I am planning some future rallies throughout the year as i should have an exemption certificate through for the site this forthcoming week, does anyone have any good ideas for locations/venues for rallies, bearing in mind our large membership if we choose a location far enough in advance we should be able to muster a largish rally


----------



## 88930 (May 10, 2005)

yes i can help if any rallies in thr somerset area. one good date would be 5 nov as this is bridgwater carnival the best nightime carnival in the world.this held on the friday in the town centre from 6.30pm. dave :wave:


----------



## 88781 (May 9, 2005)

*rally...*

I would suggest a central location for a meet, as you state a large membership in the forum, from both ends of the country.....makes it easy for everyone to attend and hopefully for a good turnout! Regards Dave


----------



## Anonymous (Nov 10, 2000)

One of the big sites popular with our friends over at ukcampsite.co.uk is Billing Aquadrome near Northampton.

Huge amount of facilities but there's also fields where you can host your own rally.

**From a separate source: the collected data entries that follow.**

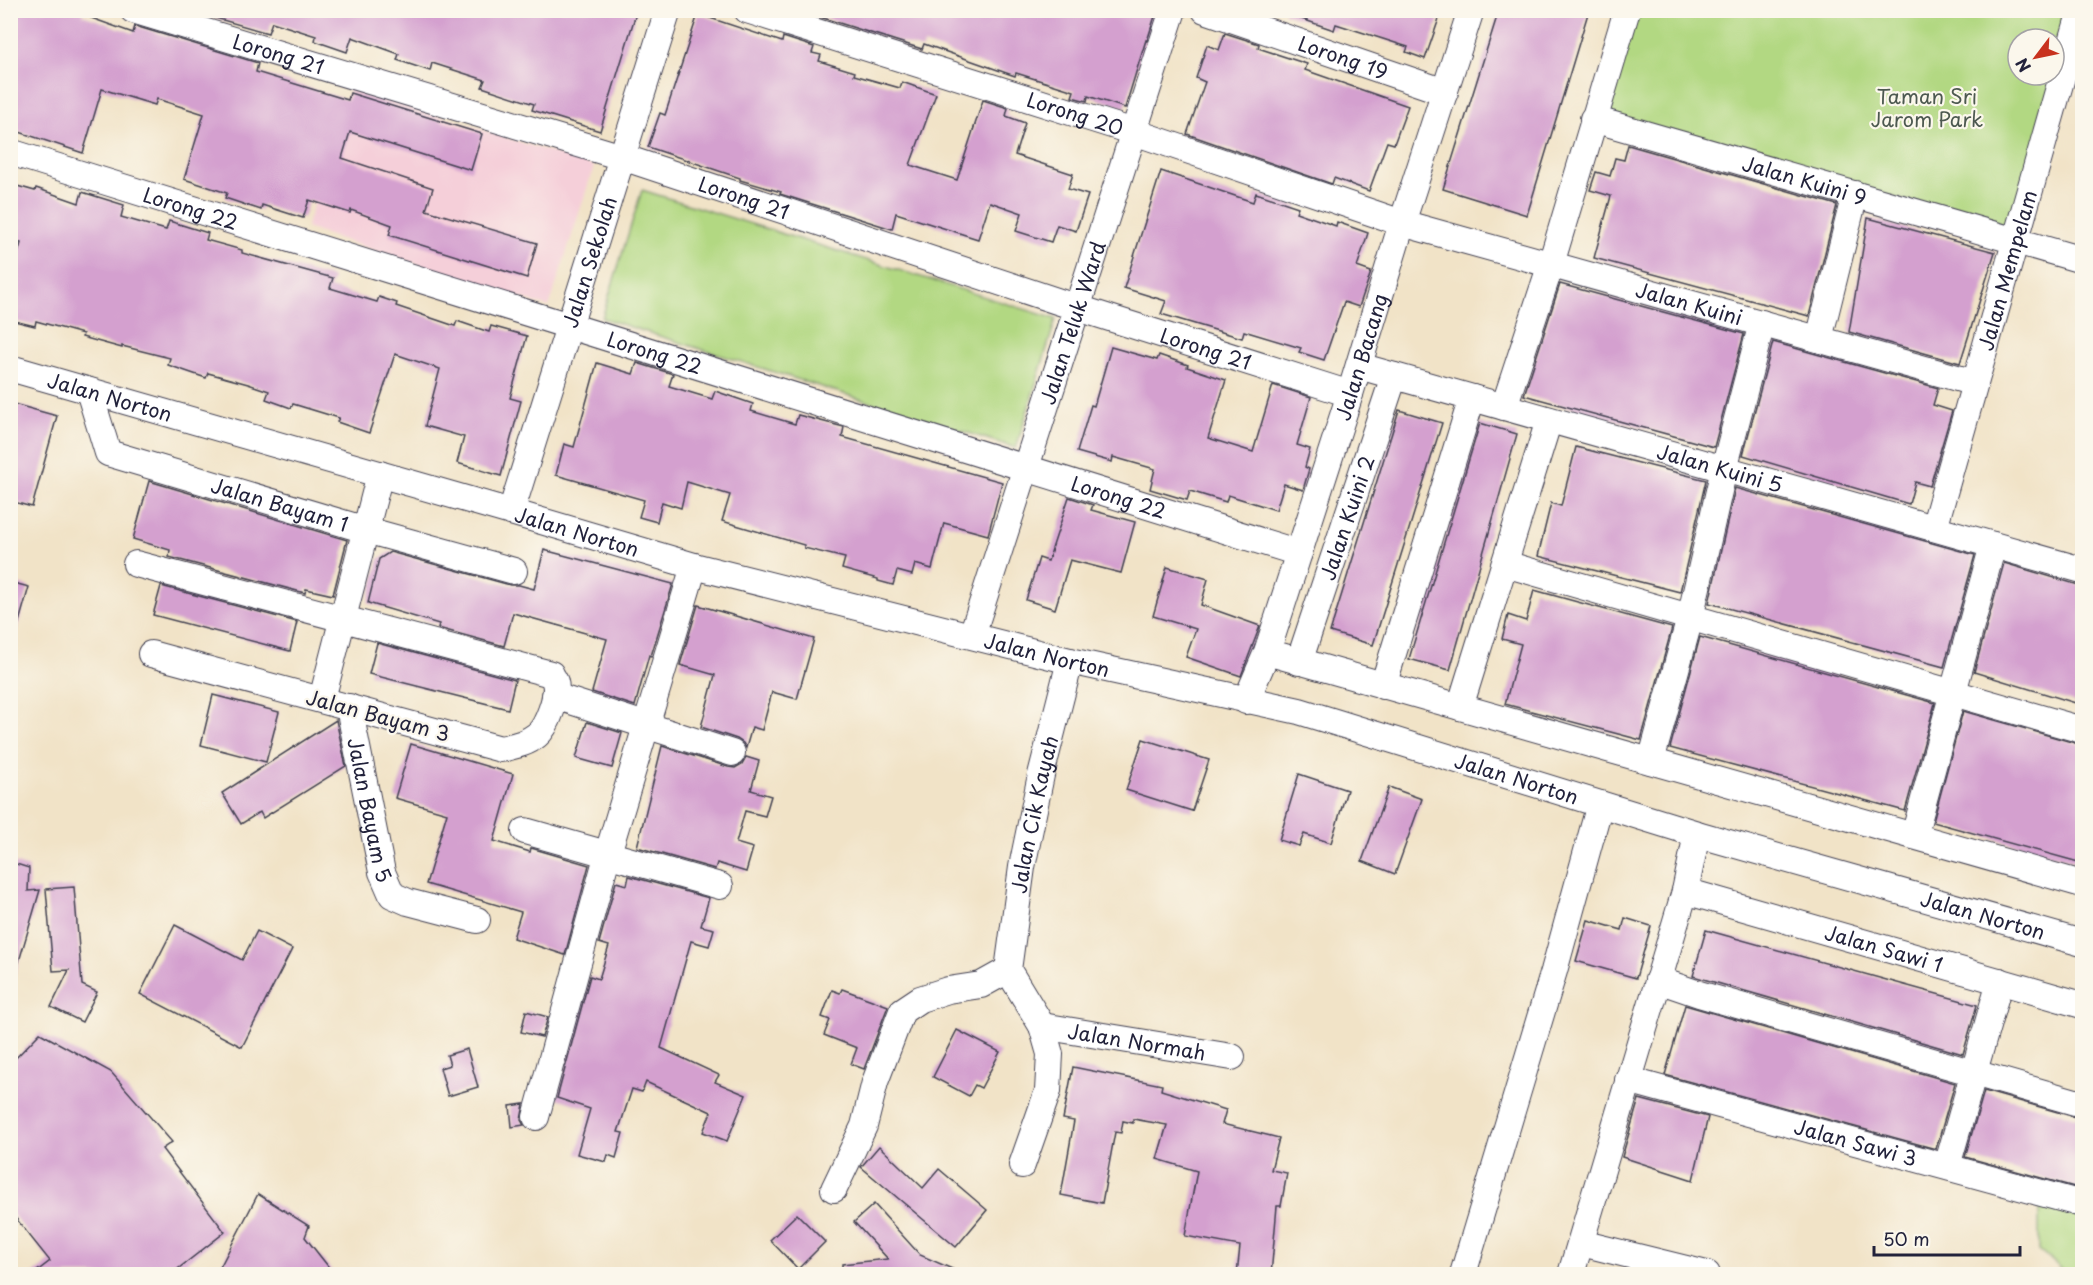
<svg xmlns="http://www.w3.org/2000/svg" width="2093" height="1285" font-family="'Playpen Sans',sans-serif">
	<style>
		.built { fill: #f5cfd9 }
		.green { fill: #b2d882; stroke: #6a7d5e; stroke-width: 1.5; fill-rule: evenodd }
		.building { fill: #d4a0cf }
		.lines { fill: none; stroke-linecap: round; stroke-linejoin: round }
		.minor-casing { stroke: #413f50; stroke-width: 28 }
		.minor { stroke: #fff; stroke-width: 26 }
		.labels { text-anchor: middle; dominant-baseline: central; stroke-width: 4.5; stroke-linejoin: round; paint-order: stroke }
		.street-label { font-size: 20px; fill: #22223b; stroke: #fbf7ec }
		.park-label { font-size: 20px; fill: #4d5950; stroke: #fbf7ec }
	</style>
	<rect width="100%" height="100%" fill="#fbf7ec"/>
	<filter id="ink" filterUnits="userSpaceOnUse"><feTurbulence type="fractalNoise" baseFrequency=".0167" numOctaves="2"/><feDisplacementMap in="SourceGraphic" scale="12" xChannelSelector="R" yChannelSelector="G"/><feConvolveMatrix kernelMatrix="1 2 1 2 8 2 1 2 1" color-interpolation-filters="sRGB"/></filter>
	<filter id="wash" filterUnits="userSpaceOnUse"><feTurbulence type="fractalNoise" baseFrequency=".008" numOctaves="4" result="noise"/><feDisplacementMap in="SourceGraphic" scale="24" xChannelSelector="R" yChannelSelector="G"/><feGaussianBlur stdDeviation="1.35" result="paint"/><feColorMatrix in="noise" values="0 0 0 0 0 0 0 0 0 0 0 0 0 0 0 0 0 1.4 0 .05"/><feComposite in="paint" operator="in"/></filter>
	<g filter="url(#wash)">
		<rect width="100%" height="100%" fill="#f1e3c7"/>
		<path class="built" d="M350,87L594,166L549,307L306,228Z"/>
		<g class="green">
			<path d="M1627,11H2081L2019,230L1593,119ZM2018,39H2054V75H2018Z"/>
			<path d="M642,190L1056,319L1016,448L602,318Z"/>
			<path d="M2039,1192L2082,1204V1274H2068L2039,1250Z"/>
		</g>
		<g id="blocks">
			<g class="building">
				<path d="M10,10H84L83,15L133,33L135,26L258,63L256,72L348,100L350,93L482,134L471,170L350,132L342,158L433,188L426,210L537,243L527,278L389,235L392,225L351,210L350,213L309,200L303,218L262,205L261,210L225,198L227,193L184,179L204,114L157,99L155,105L102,89L83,153L10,129Z"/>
				<path d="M206,10H637L600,131L532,110L534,104L482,87L485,80L432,63L430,71L397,60L399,54L352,37L347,52L315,41L316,36L272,22L268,33L205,15Z"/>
				<path d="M798,10H1139L1155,16L1147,41L1146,40L1125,108L1088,96L1087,101L1072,97L1074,91L1016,73L1015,76L924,44L922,49Z"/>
				<path d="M1284,10H1442L1425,59L1406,52L1408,47L1336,24L1334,30L1284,13Z"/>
				<path d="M1499,10H1589L1527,215L1443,189Z"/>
				<path d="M698,14L782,42L783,37L814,47L812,53L821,55L819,61L855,72L854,75L900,88L902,82L936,94L910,165L957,180L983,100L1008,108L1006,116L1025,123L1015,155L1073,174L1068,189L1088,195L1076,231L1057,225L1051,242L1016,231L1022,213L990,202L978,239L896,213L892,229L780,194L781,192L740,180V178L648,147L660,113L665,115Z"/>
				<path d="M1225,33L1259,44L1258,48L1307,64L1305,70L1408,106L1394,144L1387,142L1369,191L1334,178L1332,184L1187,134L1205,82L1196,78L1207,45L1219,50Z"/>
				<path d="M1628,145L1837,205L1809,316L1594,258L1611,196L1590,190L1596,172L1610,176L1615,158L1624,160Z"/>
				<path d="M1161,171L1253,202L1256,193L1298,207L1296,212L1336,226L1337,222L1368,233L1357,267L1371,272L1359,307L1344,302L1324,360L1299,352L1301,348L1244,331L1242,338L1161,314L1166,301L1124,288Z"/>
				<path d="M10,184L35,191L36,188L79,203L82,192L124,205L121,217L166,230L169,221L208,233L206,240L242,250V253L333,278L330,288L377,302L379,297L397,303L396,306L455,326L457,321L489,332L491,326L527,336L510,398L521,401L501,476L457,463L464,437L425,426L440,369L395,354L369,433L337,422L339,418L293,404L291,408L266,399L269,391L248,384L208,373L206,378L168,365L170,358L122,346V348L82,337L83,334L36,321L35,326L10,320V281L21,243L10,240Z"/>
				<path d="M1868,218L1995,252L1960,363L1849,332Z"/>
				<path d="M1560,284L1744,334L1714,447L1524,395Z"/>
				<path d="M1773,342L1938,388L1933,405L1952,411L1930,486L1915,482L1909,504L1743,455Z"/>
				<path d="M1111,347L1157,360L1159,355L1188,365L1187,367L1226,380L1208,438L1253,452L1273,385L1311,397L1297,445L1310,449L1305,467L1309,469L1303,490L1284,484L1276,510L1228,495L1226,502L1190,491L1187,500L1150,489L1155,469L1113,457L1112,462L1077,452L1091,405L1094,406Z"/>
				<path d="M597,363L633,374L637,363L673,374L669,386L712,399L715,391L753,404L751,411L795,424L798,415L836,425L844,427L842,437L1002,482L988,535L944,523L932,569L915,564L912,575L897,571L893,585L878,581V579L842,569L845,558L804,548V545L722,521L730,495L687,482L681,508L662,502L657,522L639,517L644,500L556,475L564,444L574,447Z"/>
				<path d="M10,403L57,416L32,507L10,501Z"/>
				<path d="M1399,410L1442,423L1373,645L1330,632Z"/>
				<path d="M1480,423L1517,434L1450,670L1409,659Z"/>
				<path d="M1576,447L1706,480L1680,592L1538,556L1551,503L1561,506Z"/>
				<path d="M149,481L347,540L333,595L306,589L305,593L169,557L170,550L133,539Z"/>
				<path d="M1735,488L1975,555L1944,667L1709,603Z"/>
				<path d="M1069,497L1093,505L1091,510L1135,522L1121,573L1070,560L1055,609L1026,600L1039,558L1048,561Z"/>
				<path d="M544,550L673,584L651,656L649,655L635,706L592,692L607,639L513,613L504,646L438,628L439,624L368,603L379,559L390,552L510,585H519L534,589Z"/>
				<path d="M2004,563L2082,586V705L1974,672Z"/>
				<path d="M1167,567L1208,579L1201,605L1260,626L1241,676L1186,657L1196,629L1153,616Z"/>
				<path d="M10,582L29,587L15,636L10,635Z"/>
				<path d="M161,586L297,622L290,651L153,615Z"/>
				<path d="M1534,590L1672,628L1641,740L1505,704L1521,644L1502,639L1508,615L1526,621Z"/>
				<path d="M698,605L814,639L797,699L772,692L762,730L752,727L746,748L743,743L737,739L701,727L715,675L680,665Z"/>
				<path d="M1700,637L1935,703L1905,811L1670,748Z"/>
				<path d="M377,643L515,680L508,709L369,674Z"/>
				<path d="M213,695L279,712L266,762L201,745Z"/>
				<path d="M1963,711L2082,745V863L1933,822Z"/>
				<path d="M336,720L346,766L263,818L260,812L241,824L222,793Z"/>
				<path d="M587,722L622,733L612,768L576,758Z"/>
				<path d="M1143,739L1209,760L1192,811L1126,790Z"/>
				<path d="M411,744L513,774L494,841L530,852L531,848L589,865L565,955L513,938L521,912L426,884L447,813L395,798Z"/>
				<path d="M662,746L728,767L735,768L742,764L746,757L759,761L751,790L771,796L765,816L745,811L736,843L753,848L746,872L717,863L715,869L637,847Z"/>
				<path d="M1299,774L1347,790L1331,843L1304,834L1299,846L1279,840Z"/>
				<path d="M1389,787L1422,799L1395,874L1362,861Z"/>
				<path d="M10,862L29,868L28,891L40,890L15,975L10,974Z"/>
				<path d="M629,876L709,898L701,926L714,929L709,946L691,941L661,1048L719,1075L715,1082L746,1095L727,1141L703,1132L711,1112L646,1082L642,1092L632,1089L618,1132L623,1133L616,1158L608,1155L606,1162L577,1154L590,1109L557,1098L590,976L599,979L609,946L599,943L616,882L627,885Z"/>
				<path d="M74,887L82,985L97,992L82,1022L51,1007L69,970L53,971L46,889Z"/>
				<path d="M1625,918L1651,926L1636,978L1576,961L1588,920L1622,930Z"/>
				<path d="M175,925L242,960L257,931L292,949L242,1047L140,994Z"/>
				<path d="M1706,930L1977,1005L1963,1054L1693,976Z"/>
				<path d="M842,989L888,1006L864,1069L851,1064L857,1048L824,1035L830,1020L822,1017L832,990L840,993Z"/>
				<path d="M1685,1005L1955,1083L1936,1149L1665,1075Z"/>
				<path d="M526,1011L548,1017L542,1037L521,1032Z"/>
				<path d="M957,1030L1000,1052L981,1088L975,1085L969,1096L933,1077Z"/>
				<path d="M40,1033L111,1072L172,1142L162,1149L225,1232L170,1275H32L50,1261L10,1211V1064Z"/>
				<path d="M467,1049L478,1087L448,1096L440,1068L450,1065L447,1055Z"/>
				<path d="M1073,1067L1162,1085L1161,1090L1226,1110L1222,1124L1279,1138L1271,1170L1287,1173L1281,1206H1277L1271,1275H1237L1240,1246L1185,1236L1197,1171L1157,1159L1167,1125L1133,1119V1123L1123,1121L1121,1133L1115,1132L1102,1203L1061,1195L1074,1121L1063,1119Z"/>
				<path d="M1984,1091L2082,1119V1189L1965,1157Z"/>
				<path d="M1639,1099L1708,1117L1693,1180L1622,1157Z"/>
				<path d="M524,1104L521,1120L524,1125L512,1127L510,1106Z"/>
				<path d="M879,1146L923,1188L939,1169L987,1210L956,1247L861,1167Z"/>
				<path d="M258,1194L309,1226L305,1237L335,1275H216Z"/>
				<path d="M874,1204L920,1255L966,1275H842V1264L888,1259L854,1222Z"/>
				<path d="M797,1214L825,1242L798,1269L770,1240Z"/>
			</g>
		</g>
	</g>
	<g filter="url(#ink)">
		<use href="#blocks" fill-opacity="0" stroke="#413f50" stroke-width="1.5"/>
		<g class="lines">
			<g class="minor-casing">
				<g id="minor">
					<path id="s1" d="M133,10L622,157L1078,308L1350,394"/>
					<path id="s2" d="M747,10L1134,132L1402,223L1975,383"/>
					<path id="s3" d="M1205,10L1445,92"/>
					<path id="s4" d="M1593,119L2082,260"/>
					<path id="s5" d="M10,152L1299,553"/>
					<path d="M1819,339L1855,194"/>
					<path id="s6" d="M1359,366L2082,570"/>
					<path id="s7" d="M10,368L511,512L694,566L1070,661L1299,711L1697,834L2082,943"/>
					<path id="s8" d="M89,391L108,453L366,530L514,571"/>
					<path d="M1504,407L1551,264L1627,10"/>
					<path id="s9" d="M511,512L668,10"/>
					<path id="s10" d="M1934,528L2081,10"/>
					<path d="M136,564L551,674C552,677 554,679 555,682C559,695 547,727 537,735C526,744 513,746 501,749L151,654"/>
					<path d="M1505,564L2082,730"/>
					<path id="s11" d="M972,635L1173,10"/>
					<path d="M1267,652L2082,884"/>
					<path id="s12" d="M1299,662L1394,376"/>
					<path d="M1383,686L1472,398"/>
					<path d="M555,696L732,753"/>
					<path d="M322,699L380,474"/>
					<path id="s13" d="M1246,701L1267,652L1350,394L1402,223L1471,10"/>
					<path id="s14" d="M349,707L382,872L392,895L408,902L477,920"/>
					<path d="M1460,707L1549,420"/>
					<path d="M1651,761L1690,618L1724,469L1762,323"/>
					<path d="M525,831L720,886"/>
					<path d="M1914,836L1993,545"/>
					<path id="s15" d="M1685,891L2082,1005"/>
					<path d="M1658,980L1699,994L2082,1104"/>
					<path id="s16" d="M1042,1026L1232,1057"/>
					<path id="s17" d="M1628,1080L2082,1204"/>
					<path d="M536,1117L608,853L694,566"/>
					<path id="s18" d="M1022,1165L1048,1091L1050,1054L1042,1026L1008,970L1022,867L1041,775L1070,661"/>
					<path d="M1947,1166L2000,981"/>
					<path d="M834,1189L864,1126L875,1082L902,1011L920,999L948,990L981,985L1008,970"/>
					<path d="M1581,1243L1707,1274"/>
					<path d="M1463,1274L1554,971L1600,804"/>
					<path d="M1571,1274L1685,891L1697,834"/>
				</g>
			</g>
			<use href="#minor" class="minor"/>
		</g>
	</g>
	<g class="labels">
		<g class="street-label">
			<text stroke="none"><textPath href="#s1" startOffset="152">Lorong 21</textPath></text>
			<text stroke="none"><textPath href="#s3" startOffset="146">Lorong 19</textPath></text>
			<text stroke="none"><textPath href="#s2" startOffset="344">Lorong 20</textPath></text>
			<text stroke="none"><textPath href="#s4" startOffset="220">Jalan Kuini 9</textPath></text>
			<text stroke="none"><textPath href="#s1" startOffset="639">Lorong 21</textPath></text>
			<text stroke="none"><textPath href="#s5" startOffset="189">Lorong 22</textPath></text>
			<text stroke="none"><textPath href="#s9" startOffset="262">Jalan Sekolah</textPath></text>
			<text stroke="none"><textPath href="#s10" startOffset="268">Jalan Mempelam</textPath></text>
			<text stroke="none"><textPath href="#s2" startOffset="987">Jalan Kuini</textPath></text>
			<text stroke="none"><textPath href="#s11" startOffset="328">Jalan Teluk Ward</textPath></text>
			<text stroke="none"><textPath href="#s1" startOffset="1125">Lorong 21</textPath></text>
			<text stroke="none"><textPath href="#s5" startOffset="675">Lorong 22</textPath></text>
			<text stroke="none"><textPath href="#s13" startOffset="363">Jalan Bacang</textPath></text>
			<text stroke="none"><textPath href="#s7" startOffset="104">Jalan Norton</textPath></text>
			<text stroke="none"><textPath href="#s6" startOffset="375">Jalan Kuini 5</textPath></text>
			<text stroke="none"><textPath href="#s5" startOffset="1161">Lorong 22</textPath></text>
			<text stroke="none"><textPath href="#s8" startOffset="244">Jalan Bayam 1</textPath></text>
			<text stroke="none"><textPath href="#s12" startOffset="152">Jalan Kuini 2</textPath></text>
			<text stroke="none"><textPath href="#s7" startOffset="590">Jalan Norton</textPath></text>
			<text stroke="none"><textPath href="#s7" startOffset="1076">Jalan Norton</textPath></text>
			<text transform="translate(378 715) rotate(15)">Jalan Bayam 3</text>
			<text stroke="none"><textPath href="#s7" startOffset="1562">Jalan Norton</textPath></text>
			<text stroke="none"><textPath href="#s14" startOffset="105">Jalan Bayam 5</textPath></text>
			<text stroke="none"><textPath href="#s18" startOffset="368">Jalan Cik Kayah</textPath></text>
			<text stroke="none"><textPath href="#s7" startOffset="2048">Jalan Norton</textPath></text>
			<text stroke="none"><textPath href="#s15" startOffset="207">Jalan Sawi 1</textPath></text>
			<text stroke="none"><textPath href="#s16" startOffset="96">Jalan Normah</textPath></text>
			<text stroke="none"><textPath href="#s17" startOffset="236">Jalan Sawi 3</textPath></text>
		</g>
		<g class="park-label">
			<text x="1927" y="96">Taman Sri<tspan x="1927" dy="23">Jarom Park</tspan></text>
		</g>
	</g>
	<rect width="2093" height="1285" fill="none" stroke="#fbf7ec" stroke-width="36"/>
	<g transform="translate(2036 57) rotate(238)"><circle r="28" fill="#fbf7ec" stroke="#a4a2a5" stroke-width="1.5"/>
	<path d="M0-4.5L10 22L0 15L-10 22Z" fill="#c8321e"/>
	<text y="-9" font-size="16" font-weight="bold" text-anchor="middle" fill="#22223b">N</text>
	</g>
	<path d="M1874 1246v9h146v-9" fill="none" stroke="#22223b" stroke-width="3"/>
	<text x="1883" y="1246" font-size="18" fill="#22223b" stroke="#fbf7ec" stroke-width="4.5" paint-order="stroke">50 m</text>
</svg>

It's got a website - www.billingaquadrome.com

It's a bit too close to home for me, but a good recommendation nonetheless.

Despite being pretty much booked up through the summer now I'd still be willing to waive plans if there was a great meet either north or south of the Midlands. Somerset would be nice, as would Derbyshire, Yorkshire, Norfolk, Lincolnshire...

It's a bit like listing counties this, isn't it? Aren't we lucky living in the UK!


----------